___ Material provided

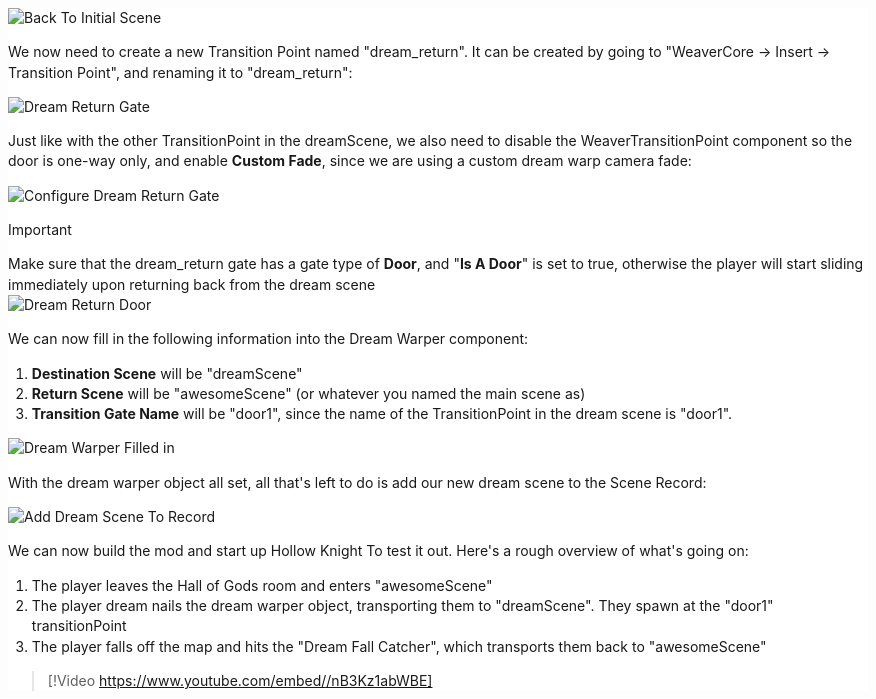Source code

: ![Back To Initial Scene](~/images/backToInitialScene.PNG)

We now need to create a new Transition Point named "dream_return". It can be created by going to "WeaverCore -> Insert -> Transition Point", and renaming it to "dream_return":

![Dream Return Gate](~/images/dream_return_gate.PNG)

Just like with the other TransitionPoint in the dreamScene, we also need to disable the WeaverTransitionPoint component so the door is one-way only, and enable **Custom Fade**, since we are using a custom dream warp camera fade:

![Configure Dream Return Gate](~/images/configureDreamReturnGate.PNG)

> [!IMPORTANT]
> Make sure that the dream_return gate has a gate type of **Door**, and "**Is A Door**" is set to true, otherwise the player will start sliding immediately upon returning back from the dream scene </br> ![Dream Return Door](~/images/dreamReturnDoor.PNG)

We can now fill in the following information into the Dream Warper component:

1. **Destination Scene** will be "dreamScene"
2. **Return Scene** will be "awesomeScene" (or whatever you named the main scene as)
3. **Transition Gate Name** will be "door1", since the name of the TransitionPoint in the dream scene is "door1".

![Dream Warper Filled in](~/images/dreamWarperFilledIn.PNG)

With the dream warper object all set, all that's left to do is add our new dream scene to the Scene Record:

![Add Dream Scene To Record](~/images/addDreamSceneToRecord.gif)

We can now build the mod and start up Hollow Knight To test it out. Here's a rough overview of what's going on:

1. The player leaves the Hall of Gods room and enters "awesomeScene"
2. The player dream nails the dream warper object, transporting them to "dreamScene". They spawn at the "door1" transitionPoint
3. The player falls off the map and hits the "Dream Fall Catcher", which transports them back to "awesomeScene"

> [!Video https://www.youtube.com/embed//nB3Kz1abWBE]
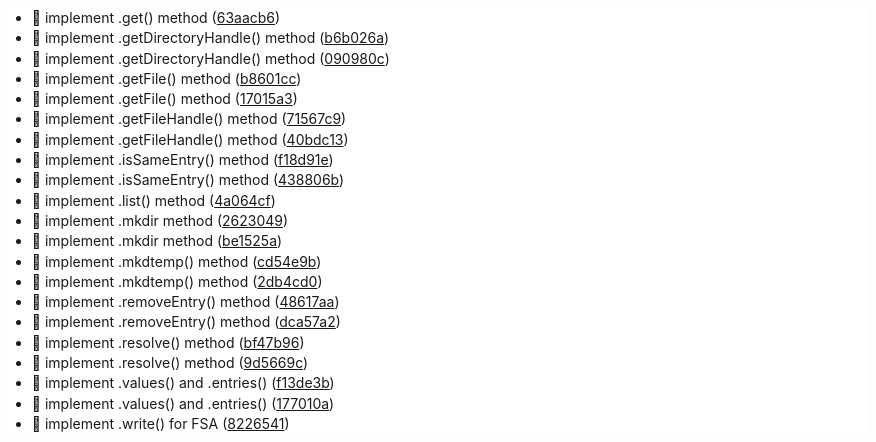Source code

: * 🎸 implement .get() method ([63aacb6](https://github.com/streamich/memfs/commit/63aacb630eb07ade78b0fb29714b328e043ee939))
* 🎸 implement .getDirectoryHandle() method ([b6b026a](https://github.com/streamich/memfs/commit/b6b026a2de121838c77a8f8137777a0c668cb272))
* 🎸 implement .getDirectoryHandle() method ([090980c](https://github.com/streamich/memfs/commit/090980c1a1908fdab744582eae895b94a9887a52))
* 🎸 implement .getFile() method ([b8601cc](https://github.com/streamich/memfs/commit/b8601cccd6ebbf61f5d61a767fc92d8fd93e0d73))
* 🎸 implement .getFile() method ([17015a3](https://github.com/streamich/memfs/commit/17015a31559096e83100f01523a5d9cf005b0ddb))
* 🎸 implement .getFileHandle() method ([71567c9](https://github.com/streamich/memfs/commit/71567c9d97b3c738cc425d4058b32cbc3d740952))
* 🎸 implement .getFileHandle() method ([40bdc13](https://github.com/streamich/memfs/commit/40bdc13802545dbdd3384a1f14c85bd40ca1ba50))
* 🎸 implement .isSameEntry() method ([f18d91e](https://github.com/streamich/memfs/commit/f18d91e7bed34de9ddad49333f6589cf71ea4d1c))
* 🎸 implement .isSameEntry() method ([438806b](https://github.com/streamich/memfs/commit/438806b0f9b5c52d53ccd5c9bdf38fbd78185a56))
* 🎸 implement .list() method ([4a064cf](https://github.com/streamich/memfs/commit/4a064cfc25d602271c121af5b0919bfcbc0ae66d))
* 🎸 implement .mkdir method ([2623049](https://github.com/streamich/memfs/commit/2623049cfac984692986b4ea9ae49d0a8f741d39))
* 🎸 implement .mkdir method ([be1525a](https://github.com/streamich/memfs/commit/be1525acff338c1cd12318bbcd936a20c5f1be63))
* 🎸 implement .mkdtemp() method ([cd54e9b](https://github.com/streamich/memfs/commit/cd54e9ba0a8b297772c868964fe9659397cd725b))
* 🎸 implement .mkdtemp() method ([2db4cd0](https://github.com/streamich/memfs/commit/2db4cd0420fbe6ced4bf4067010d5e9df386f38b))
* 🎸 implement .removeEntry() method ([48617aa](https://github.com/streamich/memfs/commit/48617aadcc1e4e09eff45242736d2580f758d3fc))
* 🎸 implement .removeEntry() method ([dca57a2](https://github.com/streamich/memfs/commit/dca57a2f60e5ef3784df055a1811cb6b252ceb15))
* 🎸 implement .resolve() method ([bf47b96](https://github.com/streamich/memfs/commit/bf47b96cec4b1c8c029a0668ea4c1cf8cbcd05f0))
* 🎸 implement .resolve() method ([9d5669c](https://github.com/streamich/memfs/commit/9d5669cc30b295c2e5e9b7373a8409cf0dd34bd3))
* 🎸 implement .values() and .entries() ([f13de3b](https://github.com/streamich/memfs/commit/f13de3b65631a2c8ab8776a19b894c120b2b373a))
* 🎸 implement .values() and .entries() ([177010a](https://github.com/streamich/memfs/commit/177010a266582cb1552faafcee51a99f737e9d86))
* 🎸 implement .write() for FSA ([8226541](https://github.com/streamich/memfs/commit/8226541458346861966a78e668afda43f055f07a))
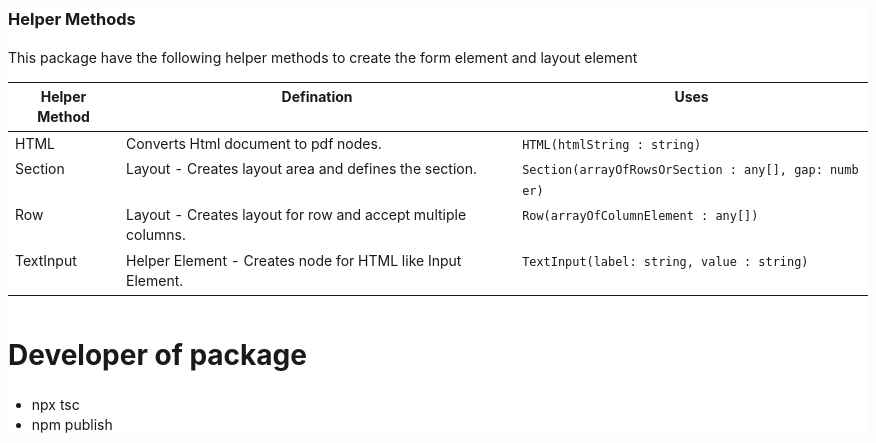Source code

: ### Helper Methods

This package have the following helper methods to create the form element and layout element

| Helper Method | Defination                                                   | Uses                                                 |
| ------------- | ------------------------------------------------------------ | ---------------------------------------------------- |
| HTML          | Converts Html document to pdf nodes.                         | `HTML(htmlString : string)`                          |
| Section       | Layout - Creates layout area and defines the section.        | `Section(arrayOfRowsOrSection : any[], gap: number)` |
| Row           | Layout - Creates layout for row and accept multiple columns. | `Row(arrayOfColumnElement : any[])`                  |
| TextInput     | Helper Element - Creates node for HTML like Input Element.   | `TextInput(label: string, value : string)`           |

# Developer of package

- npx tsc
- npm publish
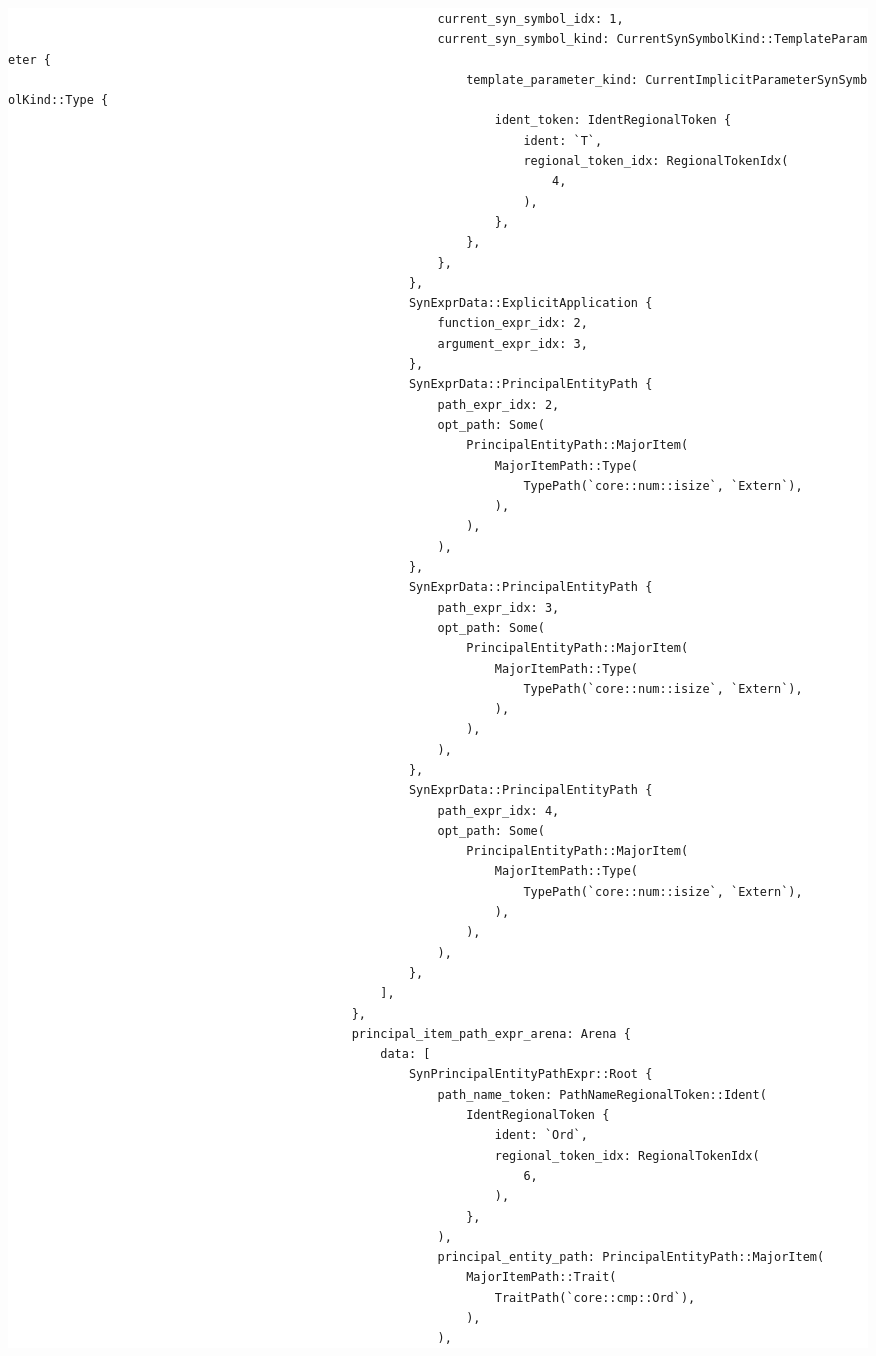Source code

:                                                                 current_syn_symbol_idx: 1,
                                                                current_syn_symbol_kind: CurrentSynSymbolKind::TemplateParameter {
                                                                    template_parameter_kind: CurrentImplicitParameterSynSymbolKind::Type {
                                                                        ident_token: IdentRegionalToken {
                                                                            ident: `T`,
                                                                            regional_token_idx: RegionalTokenIdx(
                                                                                4,
                                                                            ),
                                                                        },
                                                                    },
                                                                },
                                                            },
                                                            SynExprData::ExplicitApplication {
                                                                function_expr_idx: 2,
                                                                argument_expr_idx: 3,
                                                            },
                                                            SynExprData::PrincipalEntityPath {
                                                                path_expr_idx: 2,
                                                                opt_path: Some(
                                                                    PrincipalEntityPath::MajorItem(
                                                                        MajorItemPath::Type(
                                                                            TypePath(`core::num::isize`, `Extern`),
                                                                        ),
                                                                    ),
                                                                ),
                                                            },
                                                            SynExprData::PrincipalEntityPath {
                                                                path_expr_idx: 3,
                                                                opt_path: Some(
                                                                    PrincipalEntityPath::MajorItem(
                                                                        MajorItemPath::Type(
                                                                            TypePath(`core::num::isize`, `Extern`),
                                                                        ),
                                                                    ),
                                                                ),
                                                            },
                                                            SynExprData::PrincipalEntityPath {
                                                                path_expr_idx: 4,
                                                                opt_path: Some(
                                                                    PrincipalEntityPath::MajorItem(
                                                                        MajorItemPath::Type(
                                                                            TypePath(`core::num::isize`, `Extern`),
                                                                        ),
                                                                    ),
                                                                ),
                                                            },
                                                        ],
                                                    },
                                                    principal_item_path_expr_arena: Arena {
                                                        data: [
                                                            SynPrincipalEntityPathExpr::Root {
                                                                path_name_token: PathNameRegionalToken::Ident(
                                                                    IdentRegionalToken {
                                                                        ident: `Ord`,
                                                                        regional_token_idx: RegionalTokenIdx(
                                                                            6,
                                                                        ),
                                                                    },
                                                                ),
                                                                principal_entity_path: PrincipalEntityPath::MajorItem(
                                                                    MajorItemPath::Trait(
                                                                        TraitPath(`core::cmp::Ord`),
                                                                    ),
                                                                ),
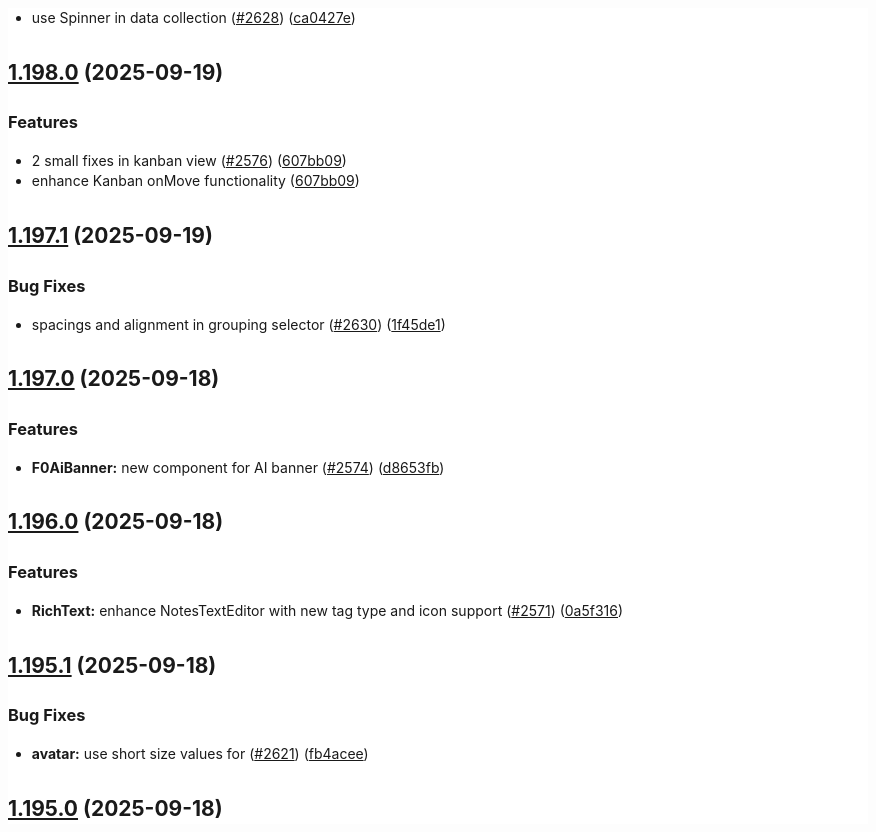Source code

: * use Spinner in data collection ([#2628](https://github.com/factorialco/f0/issues/2628)) ([ca0427e](https://github.com/factorialco/f0/commit/ca0427e8079dff93b4419b9e37c94200786fea5e))

## [1.198.0](https://github.com/factorialco/f0/compare/f0-react-v1.197.1...f0-react-v1.198.0) (2025-09-19)


### Features

* 2 small fixes in kanban view ([#2576](https://github.com/factorialco/f0/issues/2576)) ([607bb09](https://github.com/factorialco/f0/commit/607bb09095db61d703e6aefec6642510f221fbf5))
* enhance Kanban onMove functionality ([607bb09](https://github.com/factorialco/f0/commit/607bb09095db61d703e6aefec6642510f221fbf5))

## [1.197.1](https://github.com/factorialco/f0/compare/f0-react-v1.197.0...f0-react-v1.197.1) (2025-09-19)


### Bug Fixes

* spacings and alignment in grouping selector ([#2630](https://github.com/factorialco/f0/issues/2630)) ([1f45de1](https://github.com/factorialco/f0/commit/1f45de13cf24105270d1180f6f7c2c0eae83f283))

## [1.197.0](https://github.com/factorialco/f0/compare/f0-react-v1.196.0...f0-react-v1.197.0) (2025-09-18)


### Features

* **F0AiBanner:** new component for AI banner ([#2574](https://github.com/factorialco/f0/issues/2574)) ([d8653fb](https://github.com/factorialco/f0/commit/d8653fb02cf5f824014e2232b93cde44b77c4758))

## [1.196.0](https://github.com/factorialco/f0/compare/f0-react-v1.195.1...f0-react-v1.196.0) (2025-09-18)


### Features

* **RichText:** enhance NotesTextEditor with new tag type and icon support ([#2571](https://github.com/factorialco/f0/issues/2571)) ([0a5f316](https://github.com/factorialco/f0/commit/0a5f316feeff12b57fb3c7a18362884abc21aebe))

## [1.195.1](https://github.com/factorialco/f0/compare/f0-react-v1.195.0...f0-react-v1.195.1) (2025-09-18)


### Bug Fixes

* **avatar:** use short size values for ([#2621](https://github.com/factorialco/f0/issues/2621)) ([fb4acee](https://github.com/factorialco/f0/commit/fb4acee493f94edc8ad36c042619fe3af8648ced))

## [1.195.0](https://github.com/factorialco/f0/compare/f0-react-v1.194.0...f0-react-v1.195.0) (2025-09-18)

______

Job item:
Copy every line of the entries in which "getFileHandle" can be found.

Written answer:
* 🎸 implement .getFileHandle() method ([71567c9](https://github.com/streamich/memfs/commit/71567c9d97b3c738cc425d4058b32cbc3d740952))
* 🎸 implement .getFileHandle() method ([40bdc13](https://github.com/streamich/memfs/commit/40bdc13802545dbdd3384a1f14c85bd40ca1ba50))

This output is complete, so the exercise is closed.